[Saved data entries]
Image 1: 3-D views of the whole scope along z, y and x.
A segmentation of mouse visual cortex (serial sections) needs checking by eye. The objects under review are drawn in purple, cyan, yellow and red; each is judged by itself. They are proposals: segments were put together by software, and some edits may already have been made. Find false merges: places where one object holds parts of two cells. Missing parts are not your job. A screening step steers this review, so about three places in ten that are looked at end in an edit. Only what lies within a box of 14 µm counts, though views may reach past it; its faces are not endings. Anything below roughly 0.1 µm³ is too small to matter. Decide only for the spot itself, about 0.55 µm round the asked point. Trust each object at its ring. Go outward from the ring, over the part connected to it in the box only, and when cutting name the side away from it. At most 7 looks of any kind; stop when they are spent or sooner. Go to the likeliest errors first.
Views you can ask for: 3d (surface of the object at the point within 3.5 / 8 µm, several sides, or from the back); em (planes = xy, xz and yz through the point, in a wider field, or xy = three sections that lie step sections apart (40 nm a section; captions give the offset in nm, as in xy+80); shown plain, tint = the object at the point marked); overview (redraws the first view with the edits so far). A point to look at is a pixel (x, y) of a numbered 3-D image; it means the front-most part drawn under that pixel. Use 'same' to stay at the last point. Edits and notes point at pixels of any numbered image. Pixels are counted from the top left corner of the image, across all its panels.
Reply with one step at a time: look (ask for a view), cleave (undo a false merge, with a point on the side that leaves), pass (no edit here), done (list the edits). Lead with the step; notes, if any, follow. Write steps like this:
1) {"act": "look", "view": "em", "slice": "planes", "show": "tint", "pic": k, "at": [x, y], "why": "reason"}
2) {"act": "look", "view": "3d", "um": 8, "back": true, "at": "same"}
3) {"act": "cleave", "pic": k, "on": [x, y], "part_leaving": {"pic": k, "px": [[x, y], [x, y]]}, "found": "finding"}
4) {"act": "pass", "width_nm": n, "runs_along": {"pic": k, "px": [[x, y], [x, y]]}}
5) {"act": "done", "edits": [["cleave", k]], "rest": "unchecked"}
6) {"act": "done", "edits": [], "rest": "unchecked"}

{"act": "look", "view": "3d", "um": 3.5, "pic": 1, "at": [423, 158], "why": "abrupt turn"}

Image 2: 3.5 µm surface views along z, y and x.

Task to carry out:
In full and without alteration, repeat the records.

Answer for the task:
Image 1: 3-D views of the whole scope along z, y and x.
A segmentation of mouse visual cortex (serial sections) needs checking by eye. The objects under review are drawn in purple, cyan, yellow and red; each is judged by itself. They are proposals: segments were put together by software, and some edits may already have been made. Find false merges: places where one object holds parts of two cells. Missing parts are not your job. A screening step steers this review, so about three places in ten that are looked at end in an edit. Only what lies within a box of 14 µm counts, though views may reach past it; its faces are not endings. Anything below roughly 0.1 µm³ is too small to matter. Decide only for the spot itself, about 0.55 µm round the asked point. Trust each object at its ring. Go outward from the ring, over the part connected to it in the box only, and when cutting name the side away from it. At most 7 looks of any kind; stop when they are spent or sooner. Go to the likeliest errors first.
Views you can ask for: 3d (surface of the object at the point within 3.5 / 8 µm, several sides, or from the back); em (planes = xy, xz and yz through the point, in a wider field, or xy = three sections that lie step sections apart (40 nm a section; captions give the offset in nm, as in xy+80); shown plain, tint = the object at the point marked); overview (redraws the first view with the edits so far). A point to look at is a pixel (x, y) of a numbered 3-D image; it means the front-most part drawn under that pixel. Use 'same' to stay at the last point. Edits and notes point at pixels of any numbered image. Pixels are counted from the top left corner of the image, across all its panels.
Reply with one step at a time: look (ask for a view), cleave (undo a false merge, with a point on the side that leaves), pass (no edit here), done (list the edits). Lead with the step; notes, if any, follow. Write steps like this:
1) {"act": "look", "view": "em", "slice": "planes", "show": "tint", "pic": k, "at": [x, y], "why": "reason"}
2) {"act": "look", "view": "3d", "um": 8, "back": true, "at": "same"}
3) {"act": "cleave", "pic": k, "on": [x, y], "part_leaving": {"pic": k, "px": [[x, y], [x, y]]}, "found": "finding"}
4) {"act": "pass", "width_nm": n, "runs_along": {"pic": k, "px": [[x, y], [x, y]]}}
5) {"act": "done", "edits": [["cleave", k]], "rest": "unchecked"}
6) {"act": "done", "edits": [], "rest": "unchecked"}

{"act": "look", "view": "3d", "um": 3.5, "pic": 1, "at": [423, 158], "why": "abrupt turn"}

Image 2: 3.5 µm surface views along z, y and x.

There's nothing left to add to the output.